The U.S. EPA has developed and published guidelines for state/local air pollution control agencies that enable them to ascertain which technologies are acceptable to reduce the impact of pollutants in the process. These are called Control Technology Guidelines (CTGs). CTGs set the minimum air pollution control requirement for a given industry or process. The basic CTG for flexographic printers was promulgated in 1978 and provides for three control technologies: add-on controls, high solids ink, and water-based ink. The carrier, water, must represent at least 75% of the liquid volume of the ink as applied. These requirements are applied to only certain printing operations, those designated as "major sources". The definition of a major source depends upon the geographic location of the facility and its actual and potential emissions of VOCs. All states have set the emission levels for major sources.
Waste Water - Wastewater based inks, water containing ink and cleaning compounds are generated during the process printing and press cleaning. The wastewater may be restricted from discharging into the sanitary sewer depending on the type of inks and cleaning products used. Depending on the pigments in the waste, which may contain regulated metals, the waste may be classified as hazardous. The regulated metals differ among each state.

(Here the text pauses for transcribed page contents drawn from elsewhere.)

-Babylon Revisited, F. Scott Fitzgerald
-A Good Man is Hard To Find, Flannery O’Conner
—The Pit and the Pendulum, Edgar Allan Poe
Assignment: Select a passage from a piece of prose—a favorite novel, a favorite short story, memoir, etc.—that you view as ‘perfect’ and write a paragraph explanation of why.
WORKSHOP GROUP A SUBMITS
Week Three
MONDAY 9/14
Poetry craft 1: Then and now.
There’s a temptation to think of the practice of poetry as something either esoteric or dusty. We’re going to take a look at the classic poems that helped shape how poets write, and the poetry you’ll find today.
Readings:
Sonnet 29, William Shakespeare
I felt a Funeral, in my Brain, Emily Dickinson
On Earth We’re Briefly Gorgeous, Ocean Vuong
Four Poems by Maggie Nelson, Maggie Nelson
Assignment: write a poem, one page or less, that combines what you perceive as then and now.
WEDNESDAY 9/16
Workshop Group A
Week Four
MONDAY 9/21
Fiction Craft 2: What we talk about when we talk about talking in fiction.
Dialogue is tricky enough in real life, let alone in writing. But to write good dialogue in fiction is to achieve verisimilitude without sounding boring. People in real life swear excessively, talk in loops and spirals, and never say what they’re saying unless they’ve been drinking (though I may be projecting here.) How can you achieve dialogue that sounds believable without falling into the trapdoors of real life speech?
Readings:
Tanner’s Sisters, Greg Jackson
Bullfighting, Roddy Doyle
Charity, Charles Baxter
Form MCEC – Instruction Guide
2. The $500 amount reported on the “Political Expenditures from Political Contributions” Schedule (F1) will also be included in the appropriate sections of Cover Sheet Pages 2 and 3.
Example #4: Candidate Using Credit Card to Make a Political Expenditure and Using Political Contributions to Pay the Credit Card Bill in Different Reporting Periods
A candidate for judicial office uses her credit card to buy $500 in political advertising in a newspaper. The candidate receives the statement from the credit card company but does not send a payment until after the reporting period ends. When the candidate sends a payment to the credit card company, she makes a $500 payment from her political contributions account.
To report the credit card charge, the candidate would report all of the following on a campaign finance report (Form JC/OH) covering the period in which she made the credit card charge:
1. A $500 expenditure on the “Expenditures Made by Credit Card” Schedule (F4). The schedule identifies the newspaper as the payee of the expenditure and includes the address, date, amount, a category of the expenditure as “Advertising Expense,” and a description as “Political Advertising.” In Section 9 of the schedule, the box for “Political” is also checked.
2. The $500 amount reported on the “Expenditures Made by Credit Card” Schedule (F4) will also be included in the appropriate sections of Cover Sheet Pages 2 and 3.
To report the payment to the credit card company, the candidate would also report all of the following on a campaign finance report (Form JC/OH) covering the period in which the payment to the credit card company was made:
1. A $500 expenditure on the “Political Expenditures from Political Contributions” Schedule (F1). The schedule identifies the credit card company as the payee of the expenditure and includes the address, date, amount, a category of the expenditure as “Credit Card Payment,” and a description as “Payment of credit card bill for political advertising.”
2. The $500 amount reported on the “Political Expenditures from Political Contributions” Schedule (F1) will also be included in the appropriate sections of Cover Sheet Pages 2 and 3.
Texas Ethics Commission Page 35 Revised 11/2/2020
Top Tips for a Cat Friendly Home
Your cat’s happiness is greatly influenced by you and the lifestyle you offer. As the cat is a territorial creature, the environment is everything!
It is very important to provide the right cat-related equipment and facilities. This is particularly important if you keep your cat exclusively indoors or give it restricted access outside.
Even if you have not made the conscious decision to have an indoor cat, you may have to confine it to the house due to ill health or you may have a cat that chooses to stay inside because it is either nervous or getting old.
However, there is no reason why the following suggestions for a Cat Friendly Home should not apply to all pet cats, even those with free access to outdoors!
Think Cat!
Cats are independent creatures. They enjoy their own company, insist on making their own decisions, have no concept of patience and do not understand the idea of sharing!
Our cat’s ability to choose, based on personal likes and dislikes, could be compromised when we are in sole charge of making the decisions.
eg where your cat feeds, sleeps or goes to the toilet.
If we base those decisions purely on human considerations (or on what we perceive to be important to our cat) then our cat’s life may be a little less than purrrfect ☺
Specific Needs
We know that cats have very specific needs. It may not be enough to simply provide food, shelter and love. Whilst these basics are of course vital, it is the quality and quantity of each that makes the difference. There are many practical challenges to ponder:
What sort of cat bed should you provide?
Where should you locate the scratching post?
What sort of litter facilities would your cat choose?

Discharge into a Publicly Owned Treatment Works (POTW - sewage treatment plant) is the most common means of wastewater discharge. Some POTWs require all businesses that discharge a process waste to obtain a local discharge permit while others have an agreement based on local ordinances that the POTW will accept the waste water as long as no disturbances or problems as a result of the waste water the printer is discharging. In those cases the printer may be required to perform monitoring and reporting to the agency and may be required to obtain a permit with specified discharge limits. The waste discharged to the POTW should always be consistent with what is specified in the local ordinances or facility specific permit limits.
To discharge wastewater directly into a waterway a facility must obtain a permit specifying allowable pollutants and flow of discharge. This permit is known as a National Pollution Discharge Elimination System (NPDES) or in some cases a State Pollution Discharge Elimination System (SPDES) permit. These permits have very stringent limits on the allowable level of pollutants that can be discharged and require monitoring of effluent, periodic testing of the water being discharged and extensive monitoring, record keeping and reporting.
The most efficient method of determining if a wastewater discharge permit is required or specific discharge limits apply due to your industrial activities is to first identify your waste streams that may affect the wastewater quality and then contact the local governing body and inquire about industrial waste water discharge regulations. Be prepared to be required to pay for analytical costs associated with evaluating your wastewater.
Health & Safety
Use of proper protective equipment, such as safety glasses, gloves and an apron should be used when handling the ink and ink waste.